To the guards firing teargas on the US-Mexico border: your family were immigrants once

The violence enacted on those at the border will only push migrants to find even more dangerous routes into the country

Migrants enveloped in tear gas after heading toward US

Don’t be confused by my name, Shahrazad. I’m a Latina, Guatemalan with Mexican-American roots, living in the United States. Born and raised less than an hour from the United States-Mexico border, my life and culture was mostly influenced by Mexico. Going between Tijuana and San Diego was at least a monthly outing. My mum has always worked helping immigrants, specifically undocumented families. My dad proudly served in the United States Marine Corps, where he has seen first-hand why these people decide to flee.

I was raised in a house and community where helping others is just who we are. And this nonsense at the border boils my blood. What’s even more infuriating is the fact that members of my family, my own blood, justify the abuse and perpetuate the Donald Trump rhetoric against immigrants. I’m ashamed of fellow Latinos speaking badly about the refugees. This is the time for us to speak out against these human right violations. Stop with the excuses and the memes perpetuating hate about Central Americans.

It’s almost as if we forget our own history. The US is a land of immigrants. The only true natives of this land are the Indians. My family didn’t cross the border; the border crossed them with the Gadsden Purchase of 1853. My family didn’t go through any extraneous immigration process. Their citizenship was immediate. My mum had a fast immigration process because she married a marine. Regardless of legalities we’re all human and deserve to be treated like so.

A woman and her children escape the teargas at the US-Mexico border

In the last few days, reports from the US-Mexico border have shown heartbreaking images of refugees attempting to flee violence and poverty from their respective countries, fleeing the border fence in fear, screaming. Unarmed men, women and children were surprised with teargas flying onto Mexico soil. An act considered illegal in warfare, but not illegal to use in riots. The now iconic Reuters photo taken by Kim Kyung-Hoon of the mum fleeing the teargas with her two daughters is inscribed in my brain. Similar to Napalm Girl by Reuters photographer Nick Ut this is an image never to be forgotten. After weeks of migrating north from Honduras, migrants were met with violence from Mexicans and violence from US security forces. This will forever be a shameful part of migration history.

It wasn’t too long ago when Jews fled parts of Europe seeking refuge and were turned away at the border. It was 14 November 1938 when the New York Times reported the scenes at a European border, “Jews on Knees Beg Netherlands Entry; Implore Admission at Border, but Guards are Doubled.” It was only eighty years ago. If only we could learn from our past.

Sunday’s attack on members of the refugee exodus was a new low for the United States. The exodus is non-violent. Refugees come unarmed and desperate for a new life.

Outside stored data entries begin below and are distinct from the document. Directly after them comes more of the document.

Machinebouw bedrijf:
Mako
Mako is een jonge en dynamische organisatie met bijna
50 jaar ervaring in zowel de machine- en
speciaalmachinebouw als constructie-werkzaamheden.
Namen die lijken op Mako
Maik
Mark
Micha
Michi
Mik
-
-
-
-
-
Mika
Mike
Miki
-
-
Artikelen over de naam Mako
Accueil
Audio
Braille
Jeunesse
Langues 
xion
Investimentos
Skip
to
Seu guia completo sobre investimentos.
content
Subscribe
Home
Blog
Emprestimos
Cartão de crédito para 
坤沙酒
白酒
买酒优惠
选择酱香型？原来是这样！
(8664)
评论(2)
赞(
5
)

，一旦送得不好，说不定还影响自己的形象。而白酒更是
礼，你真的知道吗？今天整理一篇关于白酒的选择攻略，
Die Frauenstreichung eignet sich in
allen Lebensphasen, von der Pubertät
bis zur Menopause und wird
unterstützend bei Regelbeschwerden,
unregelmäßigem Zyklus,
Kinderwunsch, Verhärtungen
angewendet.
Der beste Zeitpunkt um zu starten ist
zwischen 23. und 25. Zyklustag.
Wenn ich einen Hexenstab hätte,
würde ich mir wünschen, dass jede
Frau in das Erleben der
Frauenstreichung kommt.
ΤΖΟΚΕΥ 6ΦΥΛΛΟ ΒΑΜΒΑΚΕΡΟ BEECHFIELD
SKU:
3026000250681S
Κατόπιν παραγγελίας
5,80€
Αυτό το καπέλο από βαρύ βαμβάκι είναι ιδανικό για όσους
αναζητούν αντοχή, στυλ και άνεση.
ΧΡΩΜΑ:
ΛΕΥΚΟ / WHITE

The nativist and xenophobic reaction of those on the border in Tijuana and even Latinos in the US is absolutely disgusting. People forget that some of us were dealt a better hand in life and for those who were dealt a worse hand, they can’t just “get in line”. Their time for change is now not tomorrow.

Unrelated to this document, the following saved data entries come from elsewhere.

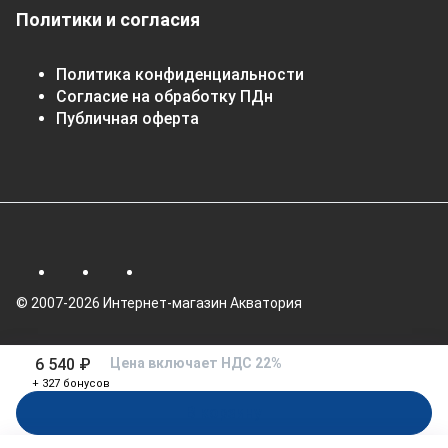
Политики и согласия
Политика конфиденциальности
Согласие на обработку ПДн
Публичная оферта
© 2007-2026 Интернет-магазин Акватория
6 540 ₽
Цена включает НДС 22%
+ 327 бонусов
В корзину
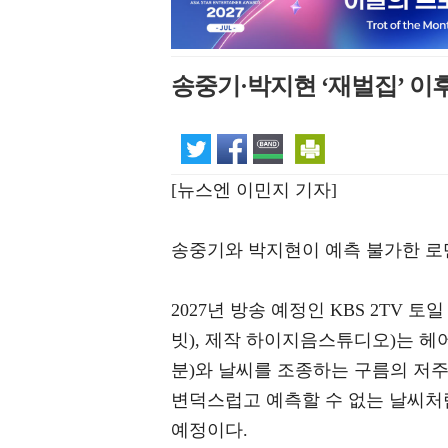
송중기·박지현 ‘재벌집’ 이후
[뉴스엔 이민지 기자]
송중기와 박지현이 예측 불가한 로
2027년 방송 예정인 KBS 2TV 
빗), 제작 하이지음스튜디오)는 
분)와 날씨를 조종하는 구름의 저주
변덕스럽고 예측할 수 없는 날씨처
예정이다.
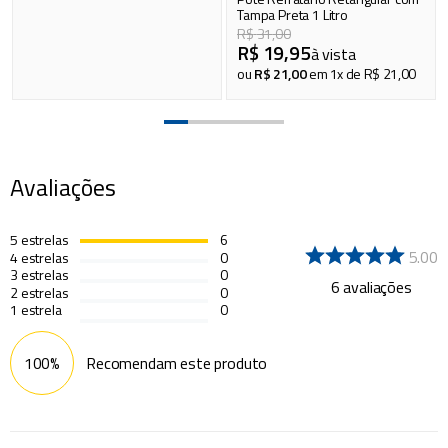
Tampa Preta 1 Litro
R$
31
,
00
R$
19
,
95
à vista
ou
R$
21
,
00
em
1
x de
R$
21
,
00
Avaliações
5
estrelas
6
5.00
4
estrelas
0
3
estrelas
0
6
avaliações
2
estrelas
0
1
estrela
0
100%
Recomendam este produto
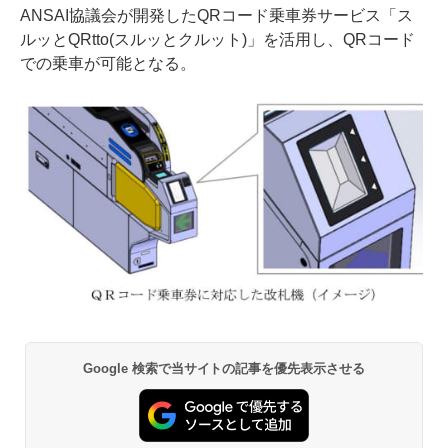
ANSAI協議会が開発したQRコード乗車券サービス「ス
ルッとQRtto(スルッとクルット)」を活用し、QRコード
での乗車が可能となる。
Google 検索で当サイトの記事を優先表示させる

Closing the border isn’t going to change anything but the region of where people cross. This is history repeating itself. A more militarised border in San Diego pushed crossings further east to more dangerous desert areas, where thousands have disappeared or died. According to US Customs and Border Protection, 7,216 people died crossing the border between 1998 and 2017; the number doesn’t even include those disappeared. And now the violence in Tijuana will only result in more misery with people being forced to cross in increasingly dangerous parts of the border.

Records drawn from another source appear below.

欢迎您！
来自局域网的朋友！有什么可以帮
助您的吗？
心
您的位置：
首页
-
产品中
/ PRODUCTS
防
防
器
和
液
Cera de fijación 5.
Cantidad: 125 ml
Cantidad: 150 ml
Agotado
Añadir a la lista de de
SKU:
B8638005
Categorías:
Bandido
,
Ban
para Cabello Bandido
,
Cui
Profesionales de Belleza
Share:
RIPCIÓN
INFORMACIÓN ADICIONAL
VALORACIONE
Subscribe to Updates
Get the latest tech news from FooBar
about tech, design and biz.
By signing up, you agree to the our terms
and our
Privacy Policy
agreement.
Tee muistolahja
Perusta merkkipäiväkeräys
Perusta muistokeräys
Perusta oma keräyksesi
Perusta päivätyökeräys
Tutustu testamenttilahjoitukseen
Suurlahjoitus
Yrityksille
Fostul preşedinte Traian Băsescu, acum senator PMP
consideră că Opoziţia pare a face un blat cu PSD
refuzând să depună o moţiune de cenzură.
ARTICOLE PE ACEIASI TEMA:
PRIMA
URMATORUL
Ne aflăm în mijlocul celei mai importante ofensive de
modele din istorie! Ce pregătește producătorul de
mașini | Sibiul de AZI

So far, despite a barrage of violence from Border Patrol, the migrants have remained weapon-less, armed only with rocks and rubbish to throw over the 18ft steel fence. One thing for sure is that none of those children that were brutalised by teargas could ever have thrown a rock over that fence. It’s too tall. Yet, they were still to experience the full force of the Border Patrol’s aggression. There’s no telling how the repercussions of such actions will affect a young mind and body. It’s too early to know the long-term impacts of this horrible situation. People need to wake up and step down from their pedestal. We can’t allow such inhumanity to happen. Soon, it’ll become normal. And that’s the scariest thought.